In the long run, the courts. In our actual life, we here on this message board are all reasonable people, so it’s not something we need to worry about.
Bear in mind, there are many laws that refer to what a “reasonable” person would do, so it’s not like this is a new area for the courts to consider.
Ultimately, if the patient lacks the wherewithal to challenge their insurer in court, the most unreasonable staffer at the insurer will be the one whose standard of “reasonableness” is applied.
If the law is not airtight, the insurers can and will walk over their customers. They’d be foolish not to.
You seem to be assuming that none of us on this message board have to worry about how to pay our medical bills. I don’t think that’s an accurate assumption.
And the question isn’t whether we’d be reasonable about whether we had reason to think we had a medical emergency. It’s whether our insurance companies (if any) would agree – when, as has been pointed out, the company’s income is benefited by not doing so.
There is also the state department of insurance, that can intercede in cases of disputes like this. Every statement I get from the insurance company includes a paragraph on how to contact them.
The point is, in the end it’s not their decision.
Of course, I am specifically speaking of the situation in California, which is the only one I’m familiar with.
No, I’m only talking about people who have insurance. Insurance is very highly regulated, at least in California.
The two times I needed an ambulance I first called the phone number on my insurance card to see if I’d be covered.
One time I was told yes, go ahead. The other time I was told I was covered only if using my home area ambulance company. I called for them (a 40 minute wait) rather than use the hospital’s ambulance that was sitting right there. Saved me a bundle.
And, of course, depending on your medical condition, could have risked your life.
I was stable (more or less) both times. Today, as a 65 year old, I’d rather risk my life than incur crippling debt.
So would a lot of other people. But it’s a problem, and IMO a failure of the USA medical system, that people have to make that choice.
Not trying to be nasty here, but if you were stable enough to research your options and wait 40 minutes, why did you need an ambulance at all?
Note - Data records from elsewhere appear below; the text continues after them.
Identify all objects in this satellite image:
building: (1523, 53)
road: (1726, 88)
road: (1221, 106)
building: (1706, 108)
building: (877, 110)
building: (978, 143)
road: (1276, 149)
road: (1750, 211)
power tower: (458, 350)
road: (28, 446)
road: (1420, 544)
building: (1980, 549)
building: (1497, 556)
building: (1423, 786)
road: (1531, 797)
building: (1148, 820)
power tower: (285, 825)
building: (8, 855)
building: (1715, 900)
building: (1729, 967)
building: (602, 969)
Transfer from the hospital where I was worked up and stabilized to a hospital 5 minutes away where they did stents. Initially I wanted to put my clothes back on and drive (that way I’d have my car with me) but it was pointed out that they’d remove my IV and I’d need it replaced, plus I was in “no condition to drive”.
Okay.
Inter- hospital transfer is a special case.
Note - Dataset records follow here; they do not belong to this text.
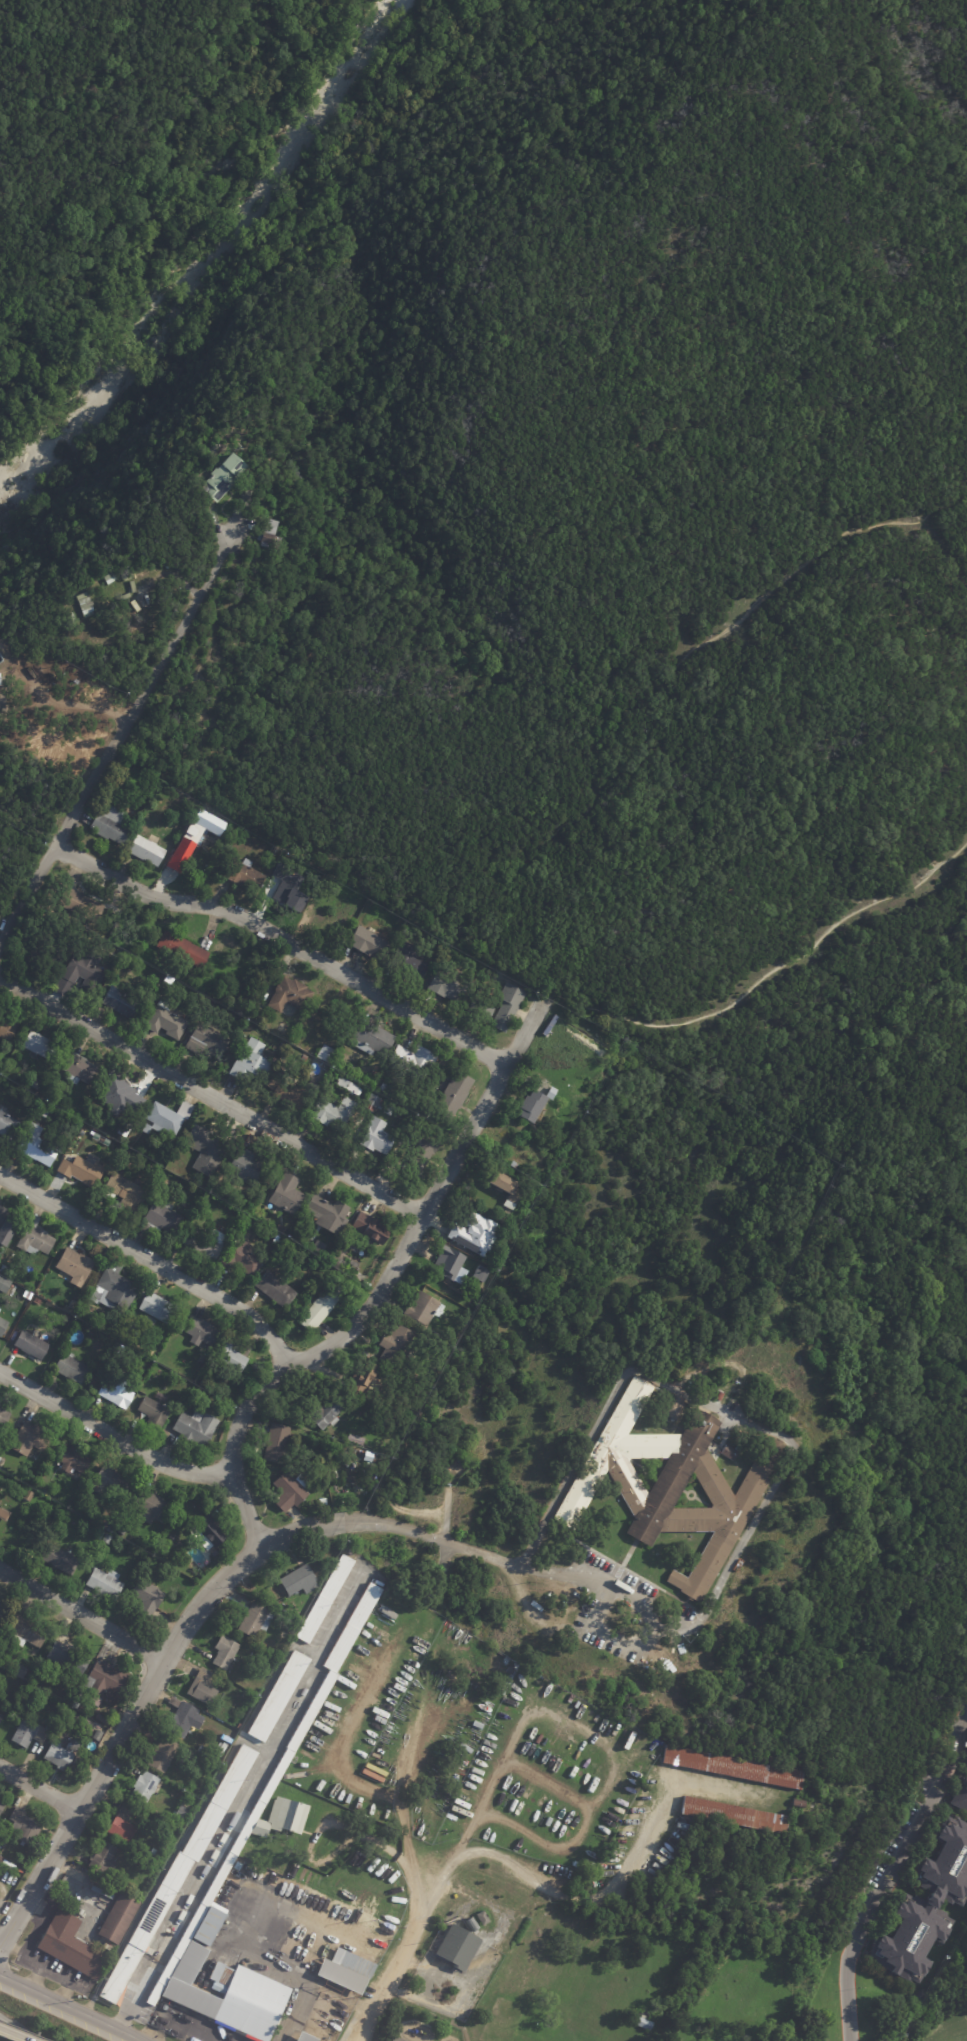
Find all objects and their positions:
road: (256, 265)
building: (223, 479)
road: (17, 508)
building: (271, 537)
road: (816, 558)
building: (108, 578)
building: (115, 596)
building: (84, 604)
building: (48, 676)
building: (1, 679)
building: (0, 688)
road: (115, 733)
building: (149, 807)
road: (28, 818)
building: (112, 825)
building: (192, 837)
building: (148, 851)
building: (275, 851)
building: (245, 874)
building: (327, 894)
building: (289, 895)
building: (82, 904)
road: (283, 940)
building: (372, 945)
building: (183, 950)
building: (48, 953)
building: (412, 961)
road: (771, 970)
building: (83, 973)
building: (450, 987)
building: (292, 995)
building: (122, 1003)
building: (504, 1007)
building: (168, 1023)
building: (8, 1028)
building: (372, 1040)
building: (208, 1043)
building: (41, 1046)
building: (328, 1054)
building: (416, 1062)
building: (252, 1063)
building: (83, 1071)
building: (376, 1075)
building: (39, 1086)
building: (349, 1087)
building: (576, 1089)
building: (389, 1090)
building: (289, 1093)
building: (549, 1094)
building: (457, 1095)
road: (210, 1096)
building: (377, 1104)
building: (528, 1107)
building: (125, 1109)
building: (46, 1110)
building: (335, 1113)
building: (170, 1119)
building: (8, 1126)
building: (376, 1137)
building: (39, 1147)
building: (206, 1153)
building: (424, 1153)
building: (246, 1166)
building: (82, 1170)
building: (503, 1187)
building: (289, 1192)
building: (127, 1193)
building: (331, 1215)
building: (162, 1220)
building: (6, 1227)
building: (371, 1229)
building: (282, 1230)
building: (469, 1232)
building: (36, 1239)
building: (277, 1242)
building: (209, 1243)
road: (150, 1258)
building: (243, 1258)
building: (341, 1262)
building: (448, 1264)
building: (355, 1265)
building: (76, 1266)
building: (4, 1268)
building: (478, 1274)
building: (4, 1282)
building: (366, 1285)
building: (116, 1289)
building: (276, 1289)
road: (378, 1290)
building: (44, 1292)
building: (29, 1294)
building: (37, 1301)
building: (73, 1304)
building: (323, 1306)
building: (425, 1306)
building: (158, 1308)
building: (3, 1325)
building: (204, 1332)
building: (32, 1343)
building: (398, 1345)
building: (231, 1356)
building: (164, 1359)
building: (72, 1366)
building: (365, 1378)
building: (204, 1382)
building: (116, 1389)
road: (703, 1399)
building: (230, 1406)
building: (327, 1409)
building: (668, 1409)
building: (153, 1410)
building: (4, 1417)
building: (381, 1424)
building: (195, 1428)
road: (111, 1433)
building: (31, 1439)
building: (355, 1440)
building: (279, 1443)
building: (729, 1453)
building: (75, 1459)
building: (111, 1485)
building: (667, 1487)
building: (292, 1490)
building: (44, 1492)
building: (28, 1495)
building: (153, 1507)
building: (4, 1513)
building: (110, 1528)
building: (123, 1531)
building: (210, 1534)
building: (101, 1535)
building: (174, 1537)
building: (108, 1538)
building: (60, 1559)
building: (151, 1563)
road: (569, 1575)
building: (293, 1579)
building: (107, 1583)
building: (149, 1598)
building: (325, 1599)
building: (2, 1609)
road: (79, 1614)
building: (250, 1618)
building: (286, 1625)
building: (26, 1632)
road: (611, 1634)
building: (219, 1651)
road: (163, 1652)
building: (68, 1658)
building: (23, 1673)
building: (105, 1682)
building: (204, 1686)
building: (279, 1695)
building: (247, 1696)
building: (76, 1705)
building: (1, 1717)
building: (186, 1718)
building: (104, 1719)
building: (52, 1724)
building: (69, 1724)
building: (31, 1733)
building: (99, 1736)
building: (204, 1750)
building: (64, 1754)
building: (165, 1754)
building: (81, 1768)
building: (732, 1768)
building: (277, 1772)
road: (37, 1788)
building: (146, 1788)
building: (181, 1796)
building: (962, 1796)
building: (0, 1800)
road: (249, 1802)
building: (2, 1807)
building: (184, 1810)
building: (292, 1816)
building: (733, 1817)
building: (124, 1825)
building: (26, 1826)
building: (262, 1829)
building: (146, 1832)
road: (468, 1852)
building: (157, 1854)
building: (104, 1858)
building: (1, 1859)
building: (129, 1859)
building: (178, 1873)
road: (892, 1879)
building: (926, 1907)
building: (349, 1912)
building: (114, 1917)
building: (484, 1918)
building: (473, 1924)
building: (212, 1927)
road: (412, 1930)
road: (0, 1941)
building: (67, 1944)
building: (461, 1948)
road: (280, 1967)
building: (348, 1971)
building: (232, 1996)
road: (72, 2009)
building: (641, 2024)
road: (14, 2032)
road: (12, 2035)
building: (308, 2038)
building: (398, 2039)
building: (672, 2040)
The “reasonable person” standard, that insurance is expected to cover (excepting co pays deductibles etc. …) ambulance services if a “reasonable person” would think that such was “medically necessary” isn’t applicable.
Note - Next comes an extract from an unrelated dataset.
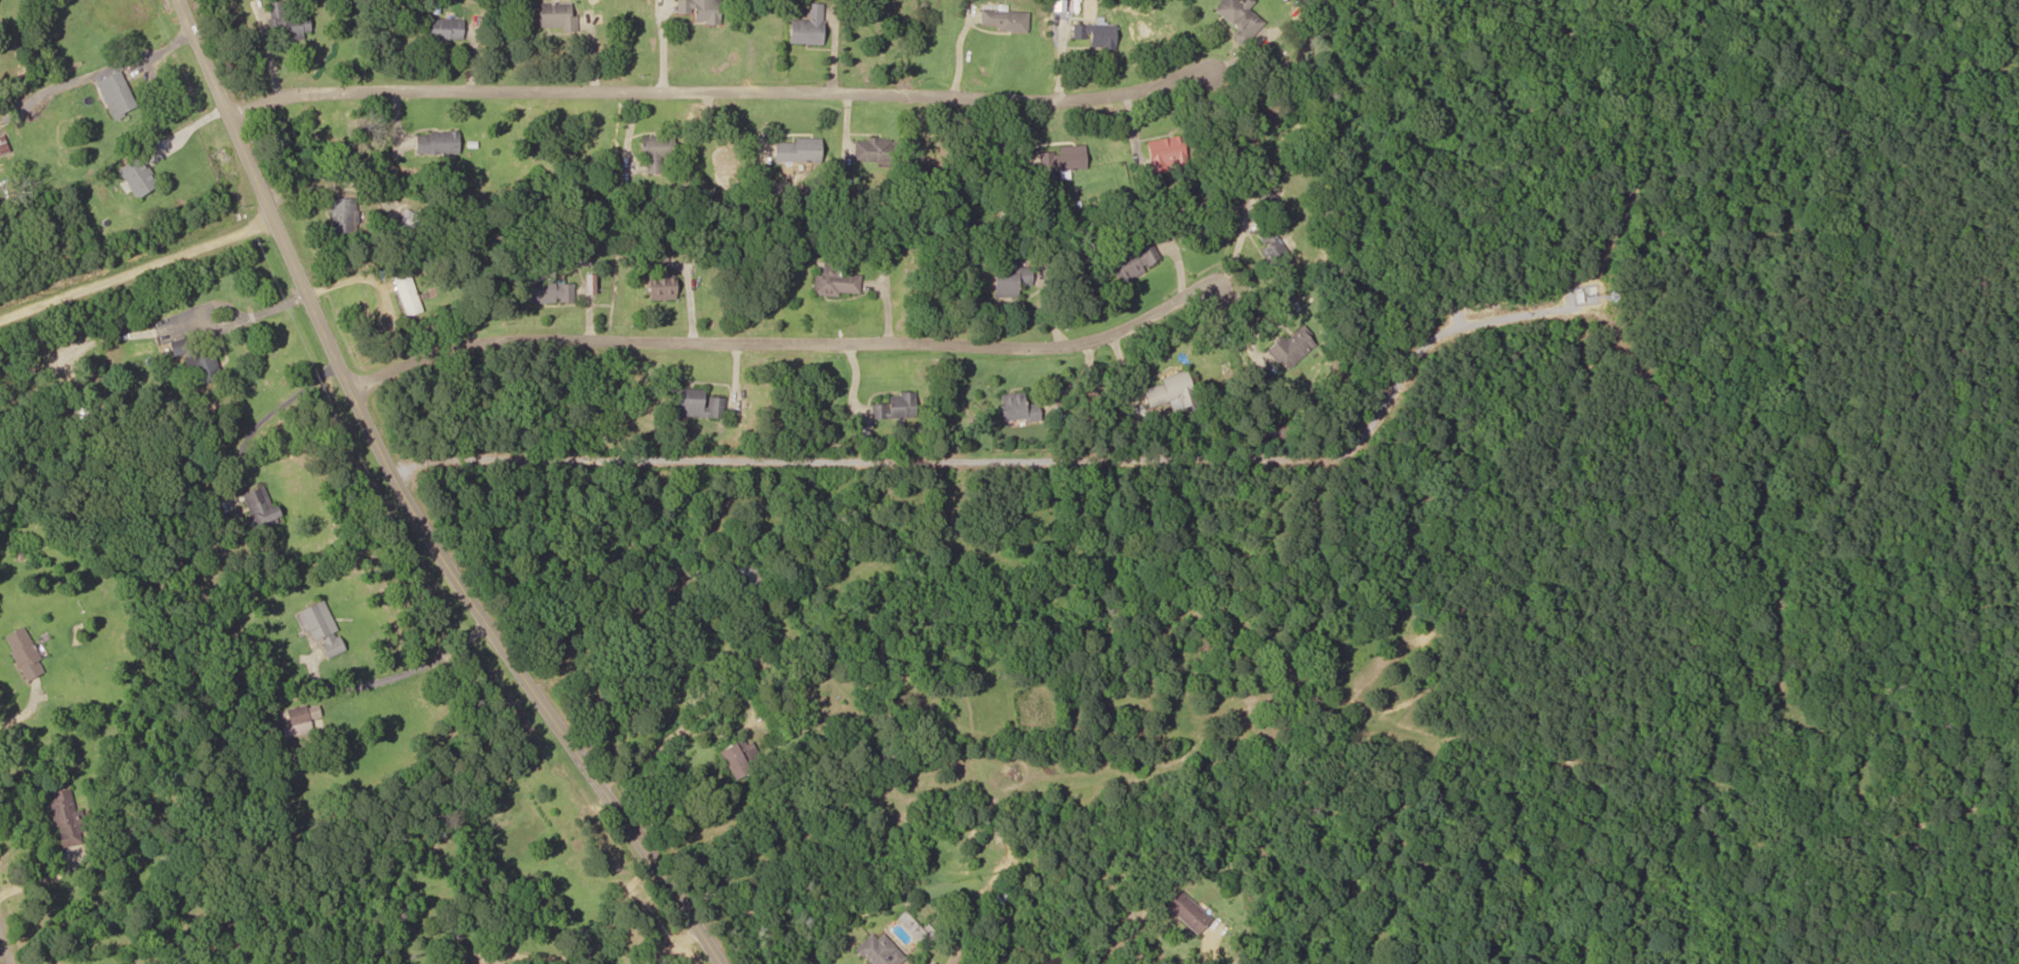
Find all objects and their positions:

When my wife needed an inter-hospital transfer for insurance coverage we ended up waiting many hours in the ED. She was definitely stable but driving ourselves would have been “against medical advice.”
The co-pays etc. can be not cheap though.
FWIW an article about coverage.
Oh. You were already in a hospital.
That puts a drastically different context on it than the more usual context of needing an ambulance, which is that one needs to or might need to be in a hospital but instead is somewhere with few or no medical facilities.